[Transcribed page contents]
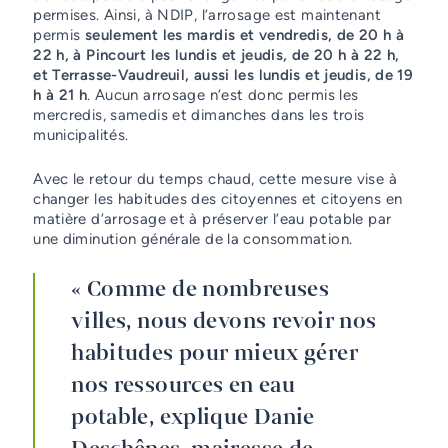
permises. Ainsi, à NDIP, l’arrosage est maintenant
permis
seulement les mardis et vendredis, de 20 h à
22 h, à Pincourt les lundis et jeudis, de 20 h à 22 h,
et Terrasse-Vaudreuil, aussi les lundis et jeudis, de 19
h à 21 h
. Aucun arrosage n’est donc permis les
mercredis, samedis et dimanches dans les trois
municipalités.
Avec le retour du temps chaud, cette mesure vise à
changer les habitudes des citoyennes et citoyens en
matière d’arrosage et à préserver l’eau potable par
une diminution générale de la consommation.
« Comme de nombreuses
villes, nous devons revoir nos
habitudes pour mieux gérer
nos ressources en eau
potable, explique Danie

## [PROBLEM]
Please write out, exactly as they appear, only the lines from the one holding "et Terrasse-Vaudreuil, aussi" through the end of the data.

## [TASK RESPONSE]
et Terrasse-Vaudreuil, aussi les lundis et jeudis, de 19
h à 21 h
. Aucun arrosage n’est donc permis les
mercredis, samedis et dimanches dans les trois
municipalités.
Avec le retour du temps chaud, cette mesure vise à
changer les habitudes des citoyennes et citoyens en
matière d’arrosage et à préserver l’eau potable par
une diminution générale de la consommation.
« Comme de nombreuses
villes, nous devons revoir nos
habitudes pour mieux gérer
nos ressources en eau
potable, explique Danie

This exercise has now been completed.